You Are What You Eat: What That Means for Your Diet and How You Invest
By Allen Giese, CLU®, ChFC®, ChSNC®
My dear and lovely wife thinks I spend too many of my waking hours thinking about capital markets and how to best capture the returns that markets produce. Admittedly, it’s become pervasive and all-encompassing to the point that it affects how I view other, seemingly unrelated events throughout my day. For example, I recently watched a popular documentary on Netflix called You Are What You Eat. The documentary covers an interesting study done with 21 sets of identical twins over eight weeks and compares the results of a healthy omnivore diet vs. a healthy vegan diet on a broad set of metrics.
I’m not going to get into a food debate here—I’ll just leave it that the results were a bit surprising, and the program was very interesting and thought-provoking. But the capital markets part that got me going that I really found interesting was a parallel that we run into every day here at Northstar. In the documentary, one underlying thesis was how our diet is influenced by what we’ve been told is good for our bodies, even though there is little to no scientific evidence to back up the claim. The growing body of evidence strongly points to the idea that what we’ve been told in the past is more about supporting highly profitable industry than good health.
Now, it’s true that supporting highly profitable industry is at the heart of capitalism. But the parallel that hit me as I watched the program was how an investment strategy (assuming there even is a strategy) is often fueled by what an investor reads and sees coming from the financial media. Little of it is influenced by solid scientific evidence.
Back in the Stone Age (aka the 1990s) when I was a fledgling advisor, I had no idea that the investment strategy I was taught was more about selling investment products like annuities, high-cost mutual funds, and life insurance than it was about finding the most efficient way to capture the returns that global capital markets produce. That investment strategy marched in lockstep with what the mainstream financial media told the public about investing and further in step with what the big financial product manufacturers (life insurance companies, investment companies, and brokerage houses) most wanted to sell.

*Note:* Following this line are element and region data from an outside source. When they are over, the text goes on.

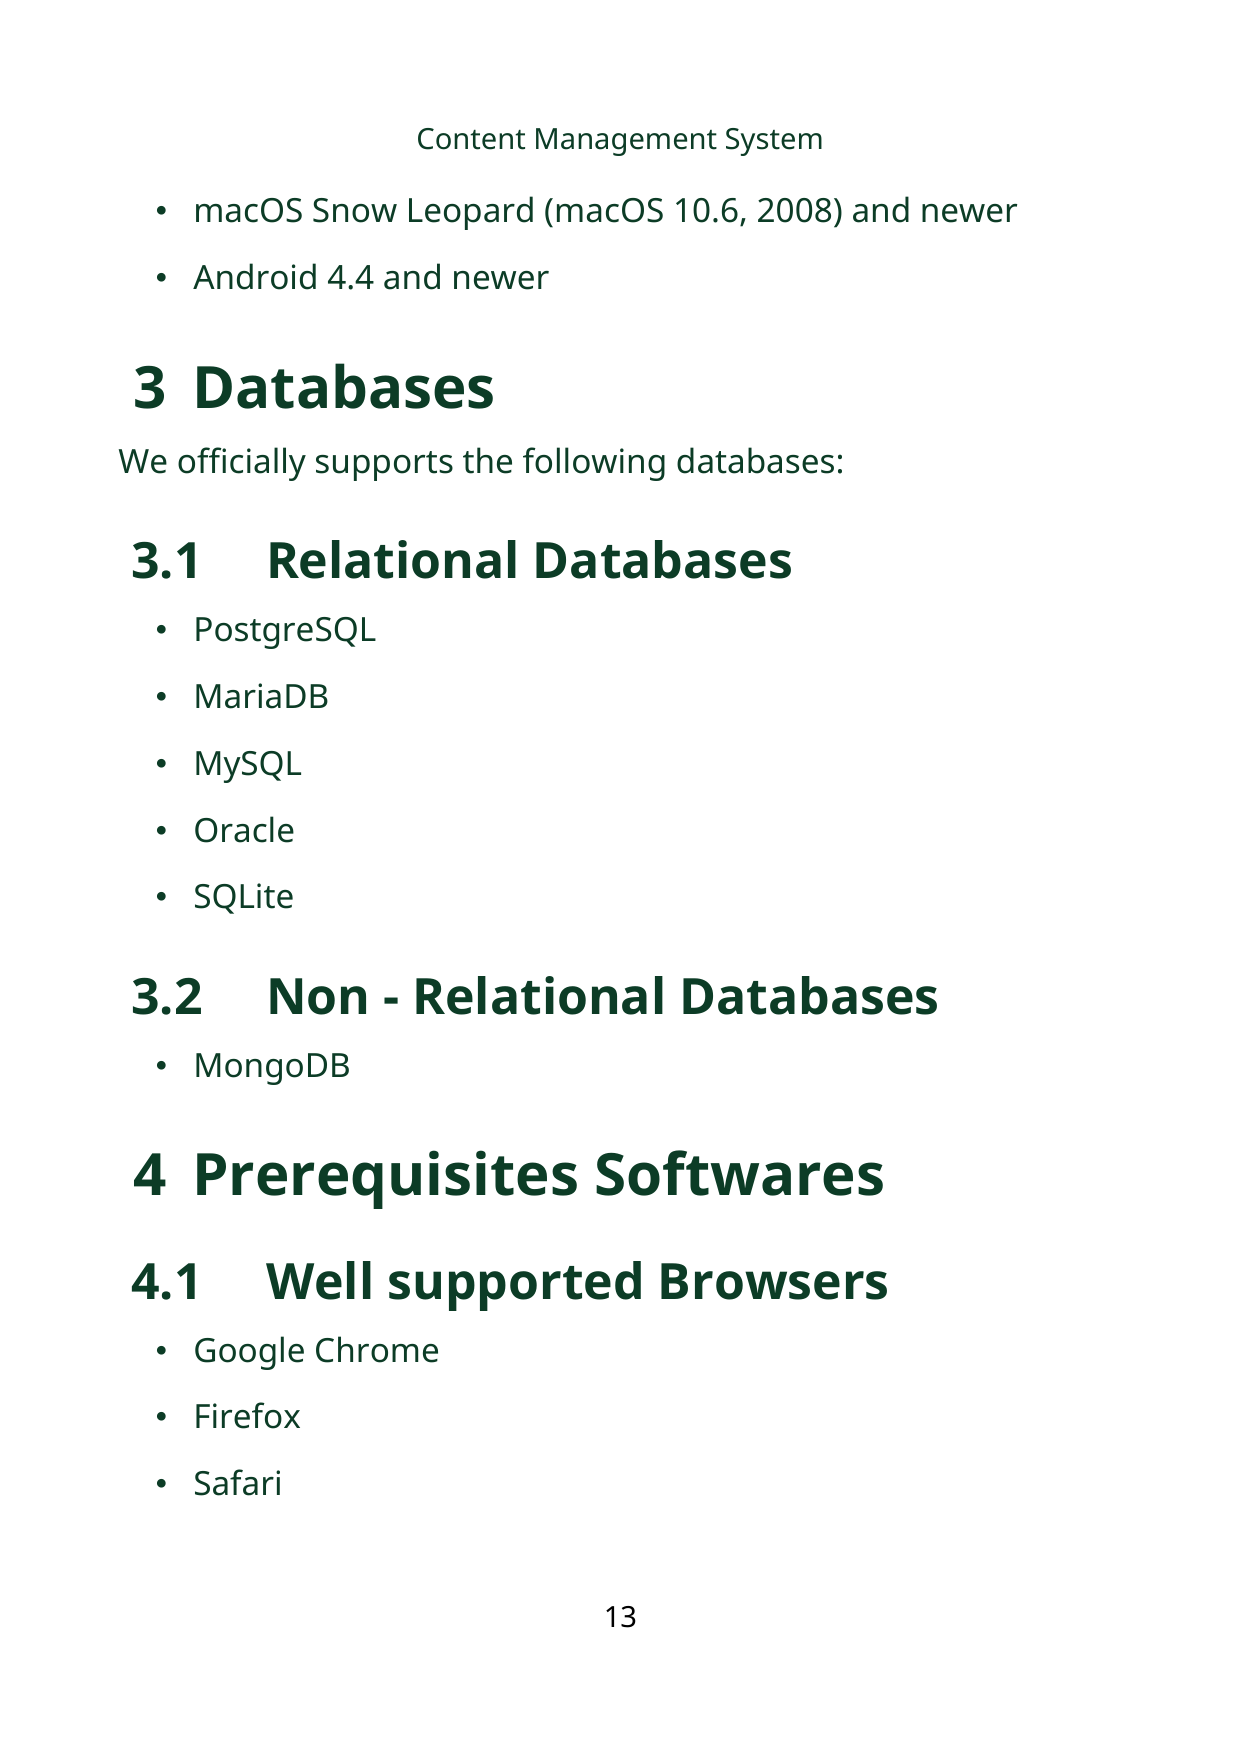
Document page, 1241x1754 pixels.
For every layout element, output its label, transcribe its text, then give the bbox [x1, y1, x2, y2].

list MariaDB [156, 673, 1122, 718]
list PostgreSQL [156, 606, 1122, 651]
subtitle Prerequisites Softwares [118, 1133, 1122, 1213]
subtitle Non - Relational Databases [118, 961, 1122, 1029]
list MySQL [156, 739, 1122, 785]
list macOS Snow Leopard (macOS 10.6, 2008) and newer [156, 187, 1122, 233]
subtitle Databases [118, 346, 1122, 425]
list Safari [156, 1460, 1122, 1506]
list Oracle [156, 806, 1122, 852]
list Google Chrome [156, 1327, 1122, 1372]
list MongoDB [156, 1041, 1122, 1087]
list SQLite [156, 873, 1122, 918]
list Android 4.4 and newer [156, 254, 1122, 299]
subtitle Well supported Browsers [118, 1246, 1122, 1314]
subtitle Relational Databases [118, 525, 1122, 593]
text We officially supports the following databases: [118, 438, 1122, 483]
list Firefox [156, 1393, 1122, 1439]
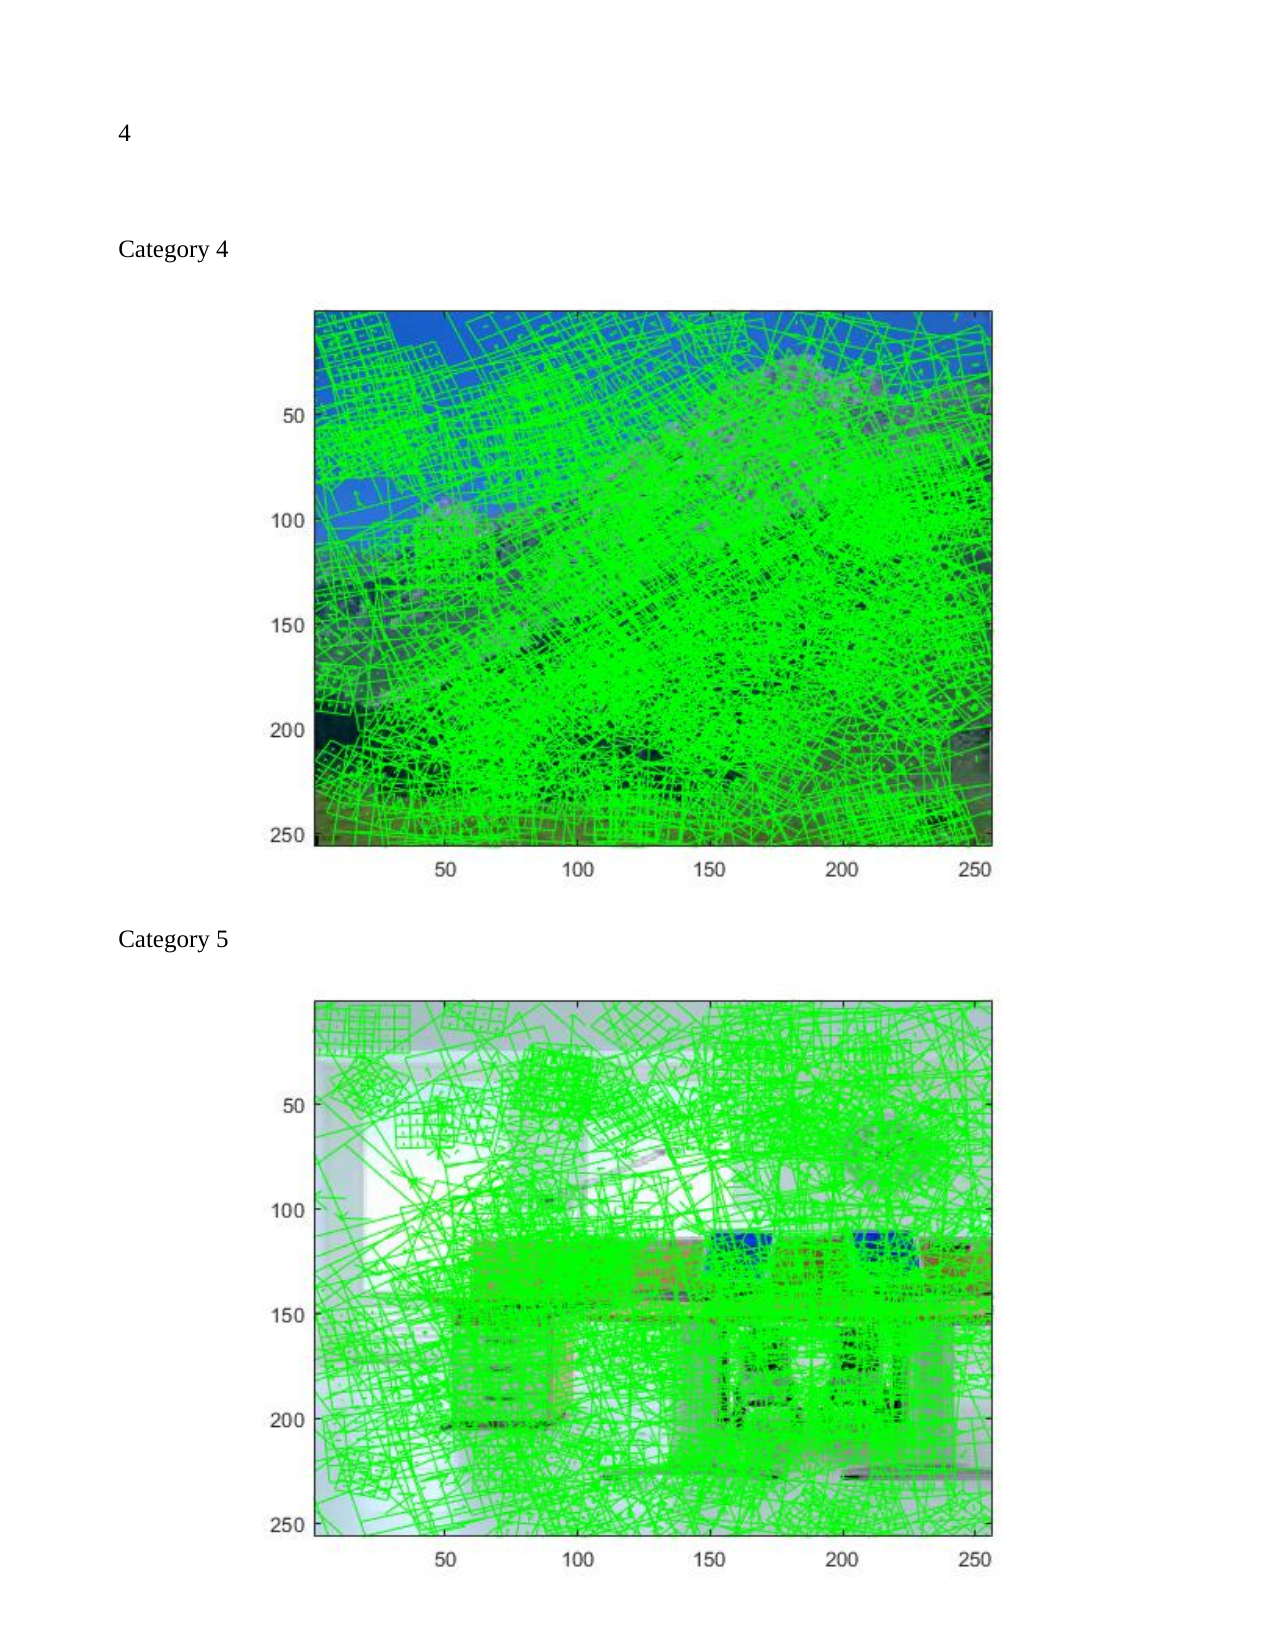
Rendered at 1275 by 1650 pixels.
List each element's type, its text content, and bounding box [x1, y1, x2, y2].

text Category 4 [118, 234, 1157, 263]
picture [200, 952, 1075, 1609]
text Category 5 [118, 924, 1157, 953]
picture [200, 262, 1075, 919]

It wasn’t until I happened upon a Fortune magazine article (I think it was in 1998?) that profiled six academics, two of whom had already won Nobel Prizes, that I was exposed to the idea that there were actual scientists out there looking to find the most efficient way to capture returns in global capital markets. The story they told in that article was the first time I heard that expected return doesn’t come from someone’s ability to pick good stocks over bad stocks or their ability to time markets— that the real difference maker was what asset classes were represented in an investment portfolio. And they had the data to support their conclusions.
It almost ruined my young career. I bought in 100% for one basic reason: These scientists weren’t selling anything! They only wanted to know: “What is the most efficient way to capture the long-term return capital markets produce?” How was I now supposed to operate going forward, deeply entrenched in a world that firmly believed you could identify successful stock pickers and market timers?
It took me a year, but I eventually realized I couldn’t. I could no longer deliver financial advice that was first and foremost rooted in the sale of investment products and that put efficiency, cost, and highest probability of achieving goals second. I had to leave.
And that, my friends, is how Northstar Financial Planners was born. We’re coming up on 24 years this summer, and I’ve never looked back. That body of science around modern portfolio theory that we so closely follow has grown and gradually become more the norm than the outlier it used to be.
I sometimes play a mental game where I ask myself, “What would you do differently if you could do it all over again?” In this case, I’d have founded Northstar much earlier—if I had only known. The other thing I’d do differently is try not to spend so many waking hours thinking about capital markets. That would make my wife very happy.